TL;DR: I understood MOVNTI operations are not ordered relative to the rest of the program, so SFENCE/MFENCE is needed. But are MOVNTI operations not ordered relative to other MOVNTI operations of the same thread?
Assuming I have a producer-consumer queue, and I want to use MOVNTI on producer side to avoid cache pollution.
(Has not actually observed cache pollution effect yet, so it is probably theory question for now)
So I'm replacing the following producer:
std::atomic<std::size_t> producer_index;
QueueElement queue_data[MAX_SIZE];
...
void producer()
{
for (;;)
{
...
queue_data[i].d1 = v1;
queue_data[i].d2 = v2;
...
queue_data[i].dN = vN;
producer_index.store(i, std::memory_order_release);
}
}
With the following:
void producer()
{
for (;;)
{
...
_mm_stream_si64(&queue_data[i].d1, v1);
_mm_stream_si64(&queue_data[i].d2, v2);
...
_mm_stream_si64(&queue_data[i].dN, vN);
_mm_sfence();
producer_index.store(i, std::memory_order_release);
}
}
Notice I added _mm_sfence
, which would wait until "non-temporal" operation results become observable.

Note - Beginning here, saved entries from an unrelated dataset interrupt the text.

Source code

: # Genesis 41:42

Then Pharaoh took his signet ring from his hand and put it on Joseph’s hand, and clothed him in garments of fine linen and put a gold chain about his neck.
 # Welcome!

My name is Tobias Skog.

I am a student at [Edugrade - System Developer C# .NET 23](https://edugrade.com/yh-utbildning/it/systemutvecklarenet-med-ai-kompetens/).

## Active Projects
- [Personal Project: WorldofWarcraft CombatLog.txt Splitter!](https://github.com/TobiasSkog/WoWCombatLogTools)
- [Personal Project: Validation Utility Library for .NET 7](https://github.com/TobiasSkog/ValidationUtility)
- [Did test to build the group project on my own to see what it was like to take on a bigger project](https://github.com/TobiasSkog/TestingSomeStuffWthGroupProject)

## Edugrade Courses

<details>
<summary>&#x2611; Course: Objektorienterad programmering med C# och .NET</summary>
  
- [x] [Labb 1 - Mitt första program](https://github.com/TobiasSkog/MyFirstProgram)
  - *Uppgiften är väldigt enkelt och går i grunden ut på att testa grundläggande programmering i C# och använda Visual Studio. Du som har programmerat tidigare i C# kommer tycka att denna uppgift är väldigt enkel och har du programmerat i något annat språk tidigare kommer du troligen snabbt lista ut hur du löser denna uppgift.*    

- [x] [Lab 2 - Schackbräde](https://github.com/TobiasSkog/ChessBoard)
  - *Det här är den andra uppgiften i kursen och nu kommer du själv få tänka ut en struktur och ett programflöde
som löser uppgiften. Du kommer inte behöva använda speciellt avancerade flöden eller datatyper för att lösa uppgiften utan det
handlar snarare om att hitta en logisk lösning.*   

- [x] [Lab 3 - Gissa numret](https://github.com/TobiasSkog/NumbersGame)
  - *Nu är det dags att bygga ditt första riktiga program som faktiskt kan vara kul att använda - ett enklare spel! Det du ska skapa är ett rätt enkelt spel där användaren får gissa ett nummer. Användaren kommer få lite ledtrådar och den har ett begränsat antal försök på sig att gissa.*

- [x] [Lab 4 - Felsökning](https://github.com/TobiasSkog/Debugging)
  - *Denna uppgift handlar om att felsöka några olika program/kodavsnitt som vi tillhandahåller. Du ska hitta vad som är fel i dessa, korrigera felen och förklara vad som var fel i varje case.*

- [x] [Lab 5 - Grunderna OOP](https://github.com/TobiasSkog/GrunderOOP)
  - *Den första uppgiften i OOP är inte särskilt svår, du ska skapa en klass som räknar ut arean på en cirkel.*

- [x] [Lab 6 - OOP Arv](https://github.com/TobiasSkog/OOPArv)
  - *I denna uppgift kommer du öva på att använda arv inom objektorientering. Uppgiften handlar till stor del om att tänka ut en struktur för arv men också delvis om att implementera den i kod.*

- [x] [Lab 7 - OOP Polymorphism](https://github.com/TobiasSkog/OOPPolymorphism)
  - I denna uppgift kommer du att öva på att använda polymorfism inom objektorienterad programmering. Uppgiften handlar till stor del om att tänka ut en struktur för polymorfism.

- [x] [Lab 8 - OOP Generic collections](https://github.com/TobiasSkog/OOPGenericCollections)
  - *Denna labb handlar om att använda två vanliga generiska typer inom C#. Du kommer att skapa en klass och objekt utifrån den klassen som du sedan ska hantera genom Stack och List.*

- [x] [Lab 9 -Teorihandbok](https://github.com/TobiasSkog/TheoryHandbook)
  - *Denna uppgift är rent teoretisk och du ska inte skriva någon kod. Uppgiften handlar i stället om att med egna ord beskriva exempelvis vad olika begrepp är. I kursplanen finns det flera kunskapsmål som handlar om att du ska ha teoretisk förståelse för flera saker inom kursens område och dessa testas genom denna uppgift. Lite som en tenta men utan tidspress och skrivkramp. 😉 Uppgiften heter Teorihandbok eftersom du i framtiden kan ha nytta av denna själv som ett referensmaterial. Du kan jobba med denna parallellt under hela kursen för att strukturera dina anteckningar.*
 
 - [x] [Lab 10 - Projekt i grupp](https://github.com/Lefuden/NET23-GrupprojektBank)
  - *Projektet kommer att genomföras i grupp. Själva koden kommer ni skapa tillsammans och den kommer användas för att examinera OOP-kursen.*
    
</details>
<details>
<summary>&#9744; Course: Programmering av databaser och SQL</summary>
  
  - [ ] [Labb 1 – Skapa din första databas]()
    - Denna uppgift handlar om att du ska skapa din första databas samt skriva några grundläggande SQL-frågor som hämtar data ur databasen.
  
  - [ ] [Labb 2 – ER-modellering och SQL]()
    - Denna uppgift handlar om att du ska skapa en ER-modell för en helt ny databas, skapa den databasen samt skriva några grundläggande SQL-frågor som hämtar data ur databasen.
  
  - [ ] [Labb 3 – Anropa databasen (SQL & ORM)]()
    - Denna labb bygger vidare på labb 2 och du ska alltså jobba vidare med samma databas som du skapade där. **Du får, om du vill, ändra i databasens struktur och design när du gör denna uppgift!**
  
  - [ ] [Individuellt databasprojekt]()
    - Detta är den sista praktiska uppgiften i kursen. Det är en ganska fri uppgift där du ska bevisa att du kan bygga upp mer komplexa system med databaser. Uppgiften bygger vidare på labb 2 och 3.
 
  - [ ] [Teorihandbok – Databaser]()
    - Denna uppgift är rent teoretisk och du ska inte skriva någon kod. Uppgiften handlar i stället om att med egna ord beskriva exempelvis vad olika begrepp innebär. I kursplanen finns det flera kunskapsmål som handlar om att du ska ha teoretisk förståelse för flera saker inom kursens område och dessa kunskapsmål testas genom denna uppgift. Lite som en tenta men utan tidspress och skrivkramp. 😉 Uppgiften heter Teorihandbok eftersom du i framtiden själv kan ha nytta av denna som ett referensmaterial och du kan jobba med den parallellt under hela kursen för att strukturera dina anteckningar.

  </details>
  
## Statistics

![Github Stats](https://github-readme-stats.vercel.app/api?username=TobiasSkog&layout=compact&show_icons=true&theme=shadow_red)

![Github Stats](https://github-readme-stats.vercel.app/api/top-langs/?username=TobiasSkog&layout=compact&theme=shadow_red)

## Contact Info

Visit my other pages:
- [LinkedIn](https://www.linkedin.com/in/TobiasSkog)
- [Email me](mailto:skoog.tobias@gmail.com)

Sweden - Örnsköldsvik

If I don't add it, consumer
may observe producer_index
before queue_data
changes.
But what if I write index with _mm_stream_si64
too?
std::size_t producer_index_value;
std::atomic_ref<std::size_t> producer_index { producer_index_value };
void producer()
{
for (;;)
{
...
_mm_stream_si64(&queue_data[i].d1, v1);
_mm_stream_si64(&queue_data[i].d2, v2);
...
_mm_stream_si64(&queue_data[i].dN, vN);
_mm_stream_si64(&producer_index_value, i);
}
}
According to my reading of Intel manuals, this shouldn't work, as non-temporal store has relaxed ordering.
But didn't they say "relaxed" only to make non-temporal operation not ordered against the rest of the program?
Maybe they are ordered within themselves, so the producer
still would work as expected?
And if MOVNTI is truly relaxed, so that the latest code is incorrect, what is the reason for memory writes to be reordered?